Crack Cocaine Basics

Crack cocaine is a schedule II narcotic by federal classification, guidelines for which are found in The Controlled Substances Act, enacted by Congress in 1970. While cocaine is a derived from the South American coca plant and processed by reducing it to a white powdered substance, crack is produced from the powder by “washing” with either ammonia or a dissolved fluid product made from baking soda. Because these are common household items, crack can be produced and sold cheaply and created simply; as a result, it became a highly popular and widely abused drug in the 1980s.

Street Names for Crack

Crack cocaine has many nicknames, including:
  • crack
  • rock
  • work
  • cookies
  • hard rock
  • gravel
  • jelly beans
  • rock candy
  • crunch & munch
  • crumbs


Crack cocaine is produced in small, hard pellets that look like whitish or yellowish rocks, sometimes with crystalline specks or a sheen to them from the powdered cocaine. When pure, it will have a gummy texture but becomes brittle and hard as it mixes with the substance used to manufacture crack, either ammonia or liquefied baking soda.

Side Effects

When a crack high hits the brain, intense surges of pleasure are felt due to a powerful dose of dopamine which is delivered to the brain's pleasure center. And because the delivery is instantaneous and intensely euphoric, there is a high propensity for immediate crack addiction. The brain registers the pleasure and within minutes, there is a sudden depletion that follows the hit of dopamine after 5-10 minutes, and after the “hit” and leaves the user feeling depressed. This creates a desire for more crack to restimulate the user. Signs of crack use include, but are not limited to:
  • blisters or burns on the lips from smoking a crack pipe (the glass becomes hot with extended use)
  • agitation and hyperactivity
  • talkative, chatty speech patterns
  • dilated pupils
  • unnatural animation
  • increased spurts of energy and activity
  • racing heart beat and pulse
  • loss of appetite
  • insomnia
  • jaw clenching and broken teeth
Heart problems and an anorexic appearance are common in crack users, as are dark circles under the eyes. Addicts may develop breathing problems from inhaling the ammonia in crack, as lung, throat and mouth problems, even cancer, can result from inhaling the toxic smoke. Crack smokers become withdrawn and suspicious, frequently paranoid, and can develop psychosis. Audio and visual hallucinations are common. Most of these symptoms will decrease after the user stops smoking it; however, there are cases where permanent brain damage and psychotic symptoms lingered long after use stopped. Residual damage to the heart, lungs, liver and kidneys of crack smokers that does not repair with cessation can result. Suicide risk is high for those in early stages of withdrawal after long term use.
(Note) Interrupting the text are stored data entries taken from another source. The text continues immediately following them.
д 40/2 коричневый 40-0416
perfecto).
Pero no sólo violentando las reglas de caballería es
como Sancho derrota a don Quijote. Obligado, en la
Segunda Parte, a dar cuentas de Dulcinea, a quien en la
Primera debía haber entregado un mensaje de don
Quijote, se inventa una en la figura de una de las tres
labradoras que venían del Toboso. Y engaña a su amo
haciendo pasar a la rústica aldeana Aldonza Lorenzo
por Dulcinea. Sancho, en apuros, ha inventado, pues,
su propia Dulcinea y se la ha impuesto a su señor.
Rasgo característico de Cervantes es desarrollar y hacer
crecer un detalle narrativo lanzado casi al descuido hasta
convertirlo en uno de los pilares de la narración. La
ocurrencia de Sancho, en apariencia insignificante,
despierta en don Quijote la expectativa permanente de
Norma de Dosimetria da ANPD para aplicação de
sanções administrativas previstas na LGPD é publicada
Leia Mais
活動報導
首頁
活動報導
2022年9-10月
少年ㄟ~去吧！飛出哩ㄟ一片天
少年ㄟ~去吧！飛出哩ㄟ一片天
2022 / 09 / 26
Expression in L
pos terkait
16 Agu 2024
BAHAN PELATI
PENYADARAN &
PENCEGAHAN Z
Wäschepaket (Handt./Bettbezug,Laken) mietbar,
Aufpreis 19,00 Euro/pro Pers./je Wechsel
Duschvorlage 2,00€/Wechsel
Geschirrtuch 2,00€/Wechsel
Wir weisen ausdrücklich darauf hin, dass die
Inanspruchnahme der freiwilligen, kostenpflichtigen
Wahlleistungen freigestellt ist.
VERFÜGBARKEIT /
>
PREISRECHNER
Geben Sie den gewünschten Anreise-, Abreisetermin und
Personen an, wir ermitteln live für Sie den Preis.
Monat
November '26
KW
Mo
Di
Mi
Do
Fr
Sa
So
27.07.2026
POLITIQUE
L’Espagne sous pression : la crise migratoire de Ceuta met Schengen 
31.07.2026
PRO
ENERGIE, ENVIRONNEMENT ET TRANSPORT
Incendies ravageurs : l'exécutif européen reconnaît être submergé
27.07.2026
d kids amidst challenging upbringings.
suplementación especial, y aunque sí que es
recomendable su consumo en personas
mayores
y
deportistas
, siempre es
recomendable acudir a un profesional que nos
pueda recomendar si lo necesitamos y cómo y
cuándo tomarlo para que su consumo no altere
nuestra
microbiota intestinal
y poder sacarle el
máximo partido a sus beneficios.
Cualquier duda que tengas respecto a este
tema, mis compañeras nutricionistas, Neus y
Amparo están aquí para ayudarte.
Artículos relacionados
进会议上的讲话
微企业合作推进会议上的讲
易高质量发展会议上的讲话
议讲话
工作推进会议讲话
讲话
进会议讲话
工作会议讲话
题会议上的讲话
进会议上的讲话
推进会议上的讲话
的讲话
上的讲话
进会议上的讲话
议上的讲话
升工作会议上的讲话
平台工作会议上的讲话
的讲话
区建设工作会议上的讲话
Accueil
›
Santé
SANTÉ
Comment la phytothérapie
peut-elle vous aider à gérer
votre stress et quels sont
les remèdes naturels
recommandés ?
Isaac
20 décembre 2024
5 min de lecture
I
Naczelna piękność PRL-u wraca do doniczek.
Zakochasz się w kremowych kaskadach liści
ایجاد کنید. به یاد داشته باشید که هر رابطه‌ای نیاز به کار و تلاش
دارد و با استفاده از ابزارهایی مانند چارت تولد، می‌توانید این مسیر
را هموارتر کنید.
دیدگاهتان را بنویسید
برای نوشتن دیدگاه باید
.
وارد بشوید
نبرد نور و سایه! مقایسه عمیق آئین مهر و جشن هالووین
Crack withdrawal symptoms include irritability, extreme depression, paranoia, loss of pleasure in life or anything that once brought feelings of joy and pleasure, headaches, and anxiety. Depending on history of use, these symptoms may take long periods to balance out. Chemical imbalance of the brain will remain for long periods if use is extensive. There will be severe depletion of dopamine and serotonin levels, making life seem dull and uninteresting, even boring and hopeless. This makes users vulnerable to relapse, due to the craving for normal brain activity that can only be established with long-term abstinence or a return to use. After months of abstinence, brain activity should become more balanced and sleep patterns will be re-established, allowing the former user to enjoy life on a safer footing once more. However, a recognized factor with both cocaine and crack cocaine use and abuse is the phenomenon called “euphoric recall,” which is strongest for these crack addicts. When seeing a movie showing cocaine or crack use, or talking to old using friends about their use, or being exposed to any reminders of their use of crack/cocaine, former addicts may feel strongly compelled to use again. Such images trigger the euphoric memory of an addict's first high, and the craving to re-experience that feeling is why crack is so hard to quit for so many.